MuQSS by itself for 4.8:
4.8-sched-MuQSS_135.patch

MuQSS by itself for 4.7:
4.7-sched-MuQSS_135.patch

Git tree:
https://github.com/ckolivas/linux

A week has passed since the last major update to BFS and -ck was posted, allowing me to concentrate on receiving and responding to any bug reports. As it turns out, there were very few apart from the recurring local_softirq_pending warning/stalls. This is nice because it means MuQSS is mostly ~stable now. Mainline has even had more "stable" releases in the same time as MuQSS for 4.8, moving to 4.8.6 in the interim.
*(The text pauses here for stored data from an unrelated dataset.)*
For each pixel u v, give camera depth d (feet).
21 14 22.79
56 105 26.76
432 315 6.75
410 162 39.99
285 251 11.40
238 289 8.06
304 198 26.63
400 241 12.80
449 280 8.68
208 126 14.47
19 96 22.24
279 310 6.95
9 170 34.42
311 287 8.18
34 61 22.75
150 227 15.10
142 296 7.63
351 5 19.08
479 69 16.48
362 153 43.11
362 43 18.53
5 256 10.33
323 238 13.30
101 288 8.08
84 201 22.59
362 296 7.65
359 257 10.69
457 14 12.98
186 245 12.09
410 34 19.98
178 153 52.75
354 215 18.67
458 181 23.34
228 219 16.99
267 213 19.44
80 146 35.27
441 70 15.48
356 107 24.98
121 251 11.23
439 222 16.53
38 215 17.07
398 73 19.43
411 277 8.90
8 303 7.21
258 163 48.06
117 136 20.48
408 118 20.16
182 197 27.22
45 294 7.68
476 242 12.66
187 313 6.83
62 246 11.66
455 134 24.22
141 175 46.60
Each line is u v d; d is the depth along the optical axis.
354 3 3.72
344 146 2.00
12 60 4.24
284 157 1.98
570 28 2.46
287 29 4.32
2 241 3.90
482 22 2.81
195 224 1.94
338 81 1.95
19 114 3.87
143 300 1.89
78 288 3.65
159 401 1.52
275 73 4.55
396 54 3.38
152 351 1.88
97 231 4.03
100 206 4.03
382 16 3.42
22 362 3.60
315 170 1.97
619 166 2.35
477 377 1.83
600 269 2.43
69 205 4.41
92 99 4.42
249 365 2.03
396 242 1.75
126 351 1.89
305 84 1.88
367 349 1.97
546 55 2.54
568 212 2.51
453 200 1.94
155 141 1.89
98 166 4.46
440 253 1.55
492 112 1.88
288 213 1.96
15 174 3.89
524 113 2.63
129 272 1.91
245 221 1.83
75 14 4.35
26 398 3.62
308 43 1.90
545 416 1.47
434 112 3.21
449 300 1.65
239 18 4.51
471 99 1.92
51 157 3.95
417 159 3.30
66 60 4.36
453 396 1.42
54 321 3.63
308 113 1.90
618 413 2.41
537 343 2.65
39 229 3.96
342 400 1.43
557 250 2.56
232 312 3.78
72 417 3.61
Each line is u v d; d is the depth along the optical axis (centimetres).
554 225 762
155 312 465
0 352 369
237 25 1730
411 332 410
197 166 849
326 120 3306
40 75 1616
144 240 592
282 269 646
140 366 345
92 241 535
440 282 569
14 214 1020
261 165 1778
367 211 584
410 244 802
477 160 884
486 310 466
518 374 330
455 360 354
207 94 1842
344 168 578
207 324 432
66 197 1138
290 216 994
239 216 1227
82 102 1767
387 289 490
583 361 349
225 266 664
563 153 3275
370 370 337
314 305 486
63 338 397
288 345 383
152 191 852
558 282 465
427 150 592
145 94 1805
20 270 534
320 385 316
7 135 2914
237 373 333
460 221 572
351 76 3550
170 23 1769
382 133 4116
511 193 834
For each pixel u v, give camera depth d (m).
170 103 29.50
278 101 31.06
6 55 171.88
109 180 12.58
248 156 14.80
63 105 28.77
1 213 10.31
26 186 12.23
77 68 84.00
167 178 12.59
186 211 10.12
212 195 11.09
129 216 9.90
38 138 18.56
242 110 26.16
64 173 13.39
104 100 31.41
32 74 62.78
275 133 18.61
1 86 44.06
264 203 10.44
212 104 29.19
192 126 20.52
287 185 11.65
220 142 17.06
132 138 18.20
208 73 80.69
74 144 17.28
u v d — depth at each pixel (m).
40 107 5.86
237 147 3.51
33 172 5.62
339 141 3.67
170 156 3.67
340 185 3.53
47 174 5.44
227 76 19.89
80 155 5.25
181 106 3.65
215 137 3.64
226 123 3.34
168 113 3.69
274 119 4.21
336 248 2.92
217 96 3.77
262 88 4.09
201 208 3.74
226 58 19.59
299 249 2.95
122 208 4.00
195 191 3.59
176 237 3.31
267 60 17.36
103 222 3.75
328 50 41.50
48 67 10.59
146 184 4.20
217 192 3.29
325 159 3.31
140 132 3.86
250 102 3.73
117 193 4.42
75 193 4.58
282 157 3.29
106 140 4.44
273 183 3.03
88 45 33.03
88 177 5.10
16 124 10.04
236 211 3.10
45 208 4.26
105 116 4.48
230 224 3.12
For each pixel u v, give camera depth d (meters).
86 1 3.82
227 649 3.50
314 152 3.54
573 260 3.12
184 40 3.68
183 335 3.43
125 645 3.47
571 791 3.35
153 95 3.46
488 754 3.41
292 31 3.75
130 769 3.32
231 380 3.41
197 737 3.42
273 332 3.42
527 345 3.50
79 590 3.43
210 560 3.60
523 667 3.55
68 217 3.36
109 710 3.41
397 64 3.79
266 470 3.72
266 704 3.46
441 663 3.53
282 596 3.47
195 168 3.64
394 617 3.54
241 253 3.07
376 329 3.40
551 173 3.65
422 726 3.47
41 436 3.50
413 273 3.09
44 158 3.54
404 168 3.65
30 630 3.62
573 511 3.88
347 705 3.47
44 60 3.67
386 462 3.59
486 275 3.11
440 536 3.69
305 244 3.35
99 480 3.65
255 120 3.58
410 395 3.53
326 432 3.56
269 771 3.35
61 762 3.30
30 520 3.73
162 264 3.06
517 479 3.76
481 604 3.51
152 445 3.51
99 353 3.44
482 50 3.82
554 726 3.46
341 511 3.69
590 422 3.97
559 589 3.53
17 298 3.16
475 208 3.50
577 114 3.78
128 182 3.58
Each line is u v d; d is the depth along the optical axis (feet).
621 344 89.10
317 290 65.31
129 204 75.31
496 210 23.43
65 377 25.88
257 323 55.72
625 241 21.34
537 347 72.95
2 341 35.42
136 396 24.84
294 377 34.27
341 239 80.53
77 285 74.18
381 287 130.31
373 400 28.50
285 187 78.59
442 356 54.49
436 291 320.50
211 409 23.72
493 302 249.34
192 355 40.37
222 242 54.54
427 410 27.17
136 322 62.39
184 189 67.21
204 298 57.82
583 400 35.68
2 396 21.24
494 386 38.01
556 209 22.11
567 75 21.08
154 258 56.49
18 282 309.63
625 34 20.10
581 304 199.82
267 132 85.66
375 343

In this version I've added aggressive handling of pending softirqs in the hope the warnings and stalls all go away. The true reason the handling of softirqs are being dropped still escapes me but is likely related to the fact that MuQSS does a lot of lockless rescheduling across CPUs to decrease overhead but this does not give guarantees that locking would.

Additionally, I've added a number of APIs to the kernel to do specified millisecond schedule timeouts which use the highres timers which are mandatory now for MuQSS. The reason for doing this is there are many timeouts in the kernel that specify values below 10ms and the timer resolution at 100Hz only guarantees timeouts under 20ms.

I've also added a code sweep across the entire kernel looking for timeout calls under 50ms and use the new interface in its place. Additionally there are numerous places where schedule_timeout(1) are used in the kernel where a "minimum timeout" is expected, yet this is entirely Hz dependent, again being up to 20ms in duration. I've replaced all these with a 1ms timeout, emulating what would happen on a 1000Hz kernel, but without the overhead of running the higher Hz kernel. I'm not entirely sure this will equate to any real world improvements but the fact it's used in things like audio drivers worries me that it might.

Finally I've replaced the standard msleep call from userspace to use highres timers, in case there are userspace applications that expects msleep to actually give some kind of sleep that resembles what's asked of it, instead of something Hz limited, in case this is leading to slowdowns in userspace due to assumptions on the userspace coders' part. Calls to msleep() from userspace now give 100us accuracy at 100Hz instead of 20ms.

All these timing changes add overhead since they're trying to emulate the timing accuracy of running at 1000Hz but in a latency-focused scheduler I believe they're appropriate, and they do not incur the overhead that actually changing Hz would incur. Additionally they add accuracy to timers and timeouts that 1000Hz does not afford.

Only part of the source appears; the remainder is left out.